When is look and feel the deciding factor?
There are times when the visual design is a factor, but not a decisive one – or even a particularly important one. It depends on the intranet’s objectives and audience.
Imagine an intranet serving a large telesales and customer support team. What they need is an online resource which is extremely fast and easy to navigate so that they can access the information they need whilst on the phone. Is the application of the corporate identity important? No. Does it need to be pretty? No. It needs to be extremely well thought out from an IA perspective, fast, and highly usable. The users of the intranet don’t need to be enticed or reassured by attractive design. They desperately need something that just works and is easy to use. Good ‘design’ is still absolutely required, just not with a focus on the look n feel.
At other times the design can be hugely important. We recently completed a collaboration portal for global brand marketing teams. The site allowed employees to share and discuss market insights and success stories.

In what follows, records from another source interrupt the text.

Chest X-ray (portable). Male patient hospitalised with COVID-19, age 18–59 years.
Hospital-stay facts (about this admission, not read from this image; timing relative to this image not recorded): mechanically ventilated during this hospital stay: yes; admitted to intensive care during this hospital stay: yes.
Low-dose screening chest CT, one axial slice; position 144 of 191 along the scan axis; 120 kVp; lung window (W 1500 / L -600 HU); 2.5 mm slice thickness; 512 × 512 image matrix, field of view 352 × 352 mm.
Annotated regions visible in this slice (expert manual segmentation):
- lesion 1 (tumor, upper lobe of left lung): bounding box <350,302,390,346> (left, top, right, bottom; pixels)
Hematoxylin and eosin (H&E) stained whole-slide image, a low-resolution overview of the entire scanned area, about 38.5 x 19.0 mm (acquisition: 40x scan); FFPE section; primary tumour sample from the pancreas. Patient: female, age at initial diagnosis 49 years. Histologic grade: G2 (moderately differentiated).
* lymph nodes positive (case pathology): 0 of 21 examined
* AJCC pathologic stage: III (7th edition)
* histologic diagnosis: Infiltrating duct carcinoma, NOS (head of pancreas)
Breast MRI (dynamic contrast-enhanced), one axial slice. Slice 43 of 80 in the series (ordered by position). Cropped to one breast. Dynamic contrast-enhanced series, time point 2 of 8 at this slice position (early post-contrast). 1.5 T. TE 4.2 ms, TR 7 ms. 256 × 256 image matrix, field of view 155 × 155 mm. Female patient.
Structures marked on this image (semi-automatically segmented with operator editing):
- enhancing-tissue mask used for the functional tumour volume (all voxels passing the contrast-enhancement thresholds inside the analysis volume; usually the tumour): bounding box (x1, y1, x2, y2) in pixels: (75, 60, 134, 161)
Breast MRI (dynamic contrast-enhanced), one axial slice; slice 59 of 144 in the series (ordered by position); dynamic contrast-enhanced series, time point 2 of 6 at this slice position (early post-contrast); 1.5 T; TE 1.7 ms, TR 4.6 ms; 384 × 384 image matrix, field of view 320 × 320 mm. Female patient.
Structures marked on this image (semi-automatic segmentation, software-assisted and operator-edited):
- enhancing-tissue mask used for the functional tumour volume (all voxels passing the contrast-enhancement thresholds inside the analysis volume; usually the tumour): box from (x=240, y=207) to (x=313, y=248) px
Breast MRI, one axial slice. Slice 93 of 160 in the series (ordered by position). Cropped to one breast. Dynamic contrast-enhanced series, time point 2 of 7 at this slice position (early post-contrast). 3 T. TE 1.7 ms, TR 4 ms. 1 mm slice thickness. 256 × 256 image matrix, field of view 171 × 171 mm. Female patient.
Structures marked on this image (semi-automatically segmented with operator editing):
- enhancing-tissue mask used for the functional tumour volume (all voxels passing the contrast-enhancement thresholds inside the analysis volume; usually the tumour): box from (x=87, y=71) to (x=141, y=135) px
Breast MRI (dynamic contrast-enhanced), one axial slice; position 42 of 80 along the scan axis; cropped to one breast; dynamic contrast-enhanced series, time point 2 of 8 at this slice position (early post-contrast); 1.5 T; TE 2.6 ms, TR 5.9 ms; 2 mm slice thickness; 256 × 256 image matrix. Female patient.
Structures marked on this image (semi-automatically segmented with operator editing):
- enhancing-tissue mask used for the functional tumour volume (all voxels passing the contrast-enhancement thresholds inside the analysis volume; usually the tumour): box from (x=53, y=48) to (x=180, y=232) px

The project had been attempted before and failed. The old intranet portal failed because it was lacking in usability and function compared to the modern external websites which the marketers were used to.
The new intranet needed to address those failings, but also address the loss of trust in the users. On first visit, it needed to immediately create an emotional response in them by looking and feeling like a modern website. Combined with the fact that the intranet’s audience was marketers who were responsible for guarding brand application across multiple channels, this meant that the look and feel was very important. By making the design really sing, we made them take notice, and spend the time to familiarise themselves with the new features that really helped them to do their jobs.